First stage is coarse - based on a new program representation (UFG).

Evaluation:

finish checking industrial-sized projects, up to 8MLoC, in forty minutes with an average false positive rate of 24.4% Besides, SMOKE is significantly faster than the state-of-the-art research techniques as well as the industrial tools, with the speedup ranging from 5.2X to 22.8X. In the twenty-nine mature and extensively checked benchmark projects, SMOKE has discovered thirty previously- unknown memory leaks which were confirmed by developers, and one even assigned a CVE ID.

Takeaways:

we believe that the sparse value-flow analysis, already widely adopted in finding memory leaks [8], [9], is the right direction as it tracks values along the data dependence relations on the value flow graph (VFG) instead of the control flow graph, skipping irrelevant program statements to achieve scalability.

RHS algorithm is IFDS/IDE algorithm by Reps.

Practical Value

What you can learn from this to make your research better?

Extensive evaluation and clearcut key idea is more important than anything.

  • It’s vetted
  • It’s novel
  • I learn something from it

Details and Problems From the presenters’ point of view, what questions might audience ask?

Detecting memory leak at industrial scale is still not well addressed, in spite of the tremendous effort from both industry and academia in the past decades.

It this true that scalability problem is not well-addressed?

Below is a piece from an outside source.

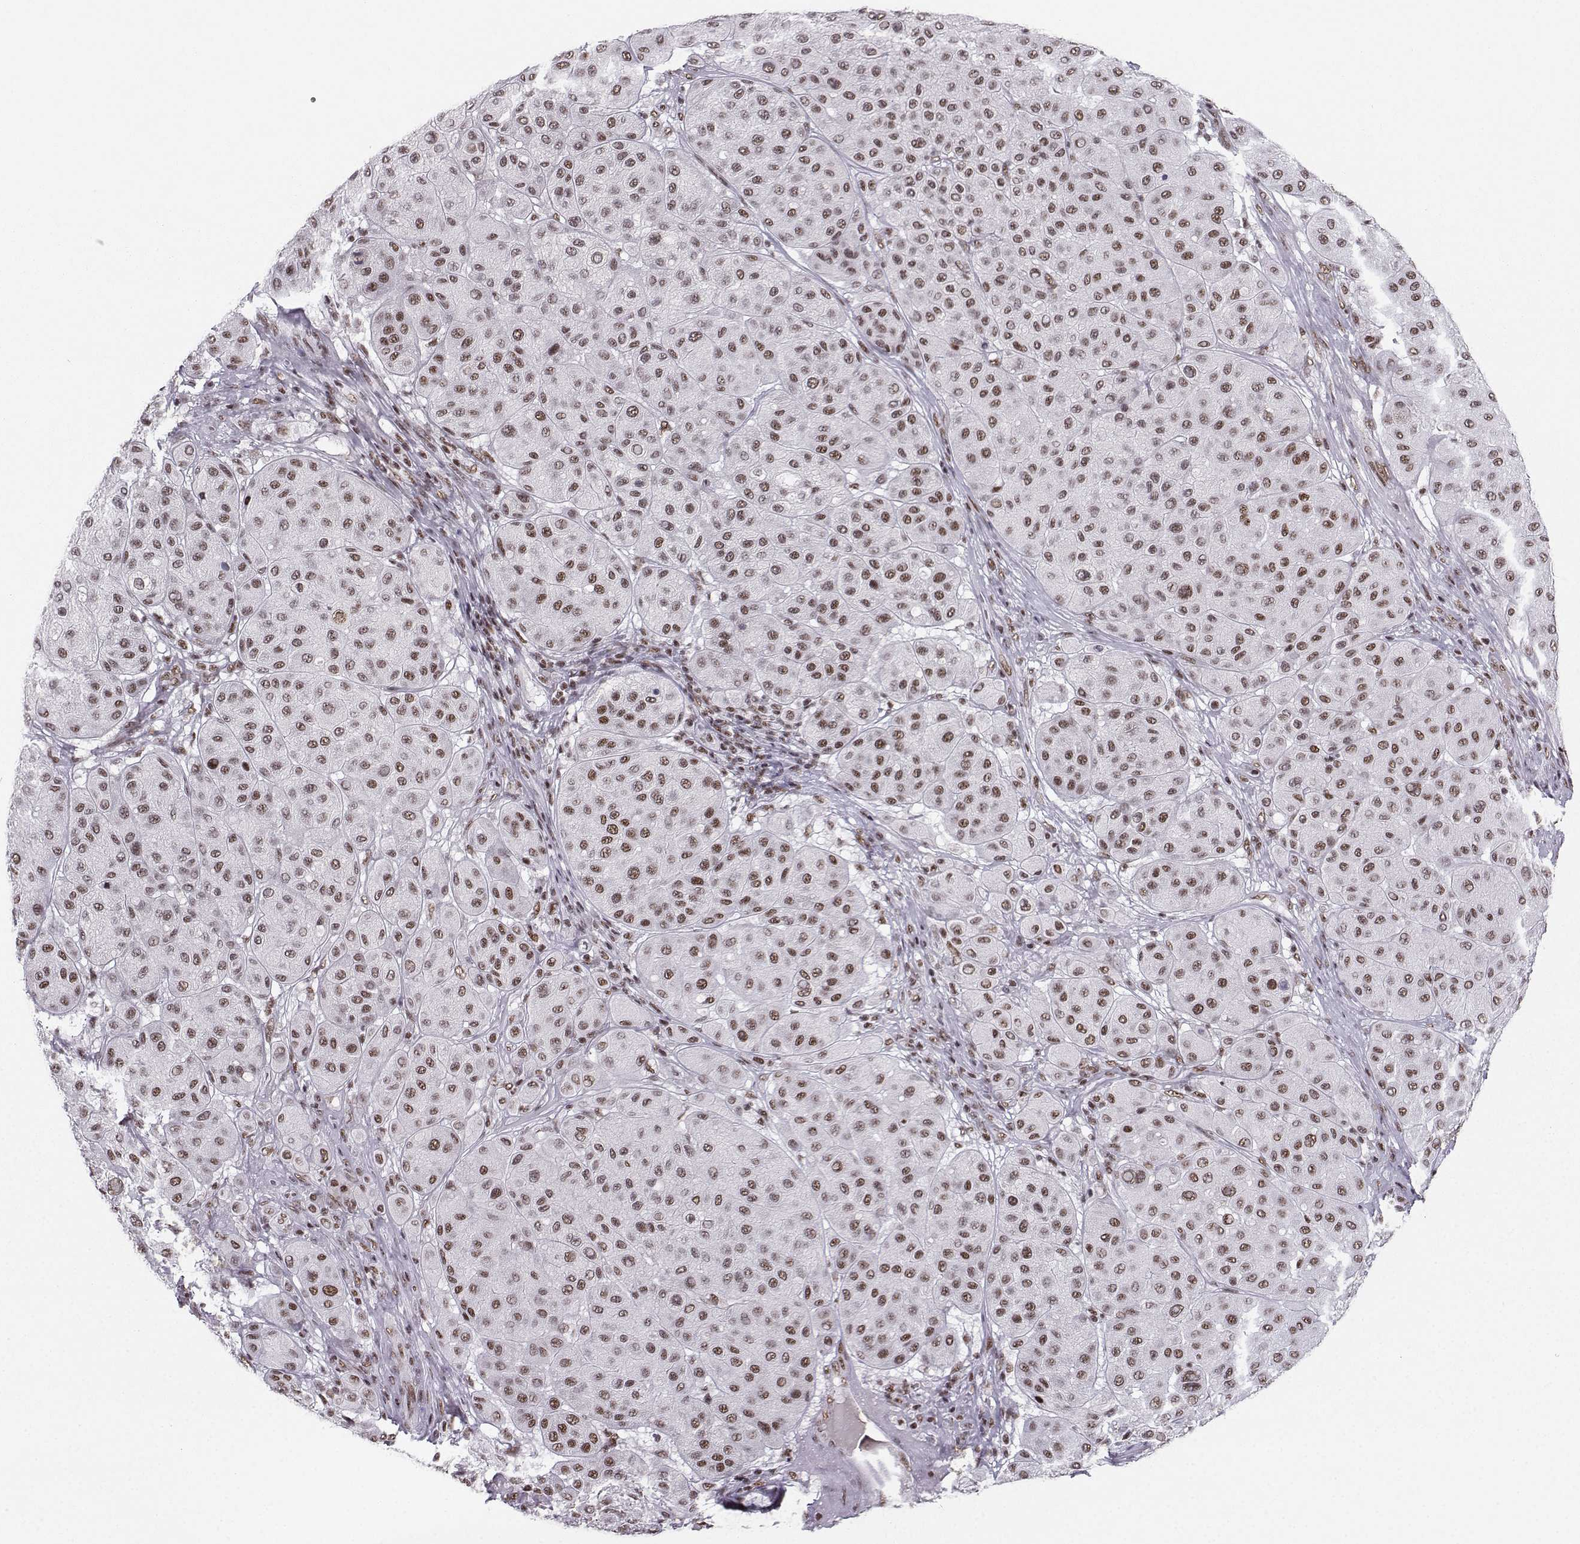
{"staining": {"intensity": "weak", "quantity": "<25%", "location": "nuclear"}, "tissue": "melanoma", "cell_type": "Tumor cells", "image_type": "cancer", "snomed": [{"axis": "morphology", "description": "Malignant melanoma, Metastatic site"}, {"axis": "topography", "description": "Smooth muscle"}], "caption": "Tumor cells are negative for brown protein staining in melanoma.", "gene": "SNRPB2", "patient": {"sex": "male", "age": 41}}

What else problem (except for ML) has a bad scalability?

???

What is the current state of incremental program analysis? What are other approaches towards the scalability problems?

  1. Novel intermediate representation (this work)
    1. Is this same as the general idea of doing abstraction?
  2. incremental/summarization

What does “@“ mean? It is the program state before S, or after?

Note the definition of “program points”.

There you have before- and after- PP. Which means that this is (1) there is an empty/zero state (2) each PP is a transition

This diagram seems confusing — what is the difference between the dotted blue line and the solid black line on the right?

Encoding the path conditions as logical conditions and find if some is not properly guarded with release op when exiting.

My problem: inter-procedural?

Yes, there is call edge. Well, is summarization done?

We create a function summary for each function in a demand-driven way. That is, when reaching a call site, we check if the callee has a usable summary so that we do not need to reanalyze the callee. Otherwise, we create a summary after the callee is analyzed. In our approach, a summary is a map between the input states of a parameter p and the states of p at the end of a function. Therefore, it is unnecessary to repeat the analysis of a function at different call sites if its summary has been created.

Misc ranting

The UFG slices away the unnecessary program statements

UFG explicitly models the life cycle of a value by creating an out-of-scope node (i.e., p@s8 in Figure 1(c)), which indicates that the heap object pointed to by p is no longer referenced.

branch correlation.

How is use-flow graph better in this example (fig. 3)?

What does "property-related control flows” mean?

Property is a state of program. Proper-related control-flows are CF that might change property. (Definition 2 (Use-Flow Graph (UFG)).)

What is the relationship between this and general program slicing technique?

General program slicing is defined by "value of interest”. However, UFG is a slice of a category of behaviors.

What does path-sensitive mean?

To reduce the false positives, we introduce a path-sensitive verification step where we collect and solve path conditions of each memory-leak candidate path.

As I understand, this is just adding a guarding condition to each state. Essentially, we can filter out infeasible paths. (Analysis is always an approximation to what paths might be possible).

It is fair to compare a specialized tool with general purpose static analyzers?

Why are there two analysis stages? (TABLE IV STATISTICS OF TWO ANALYSIS STAGES)

In the first stage, S M O K E prunes 98.6% (1 − 610/43, 282) of the candidates, leaving twenty-one paths on average for each subject to be checked further. In the second stage, SMOKE further prunes 65.7% (1 − 209/610 ) of the candidates by detecting infeasible paths.

  1. Pruning out irrelevant paths 98.6%
  2. Pruning out infeasible paths 65.7%

Will path prune introduce false negative? Is that discussed?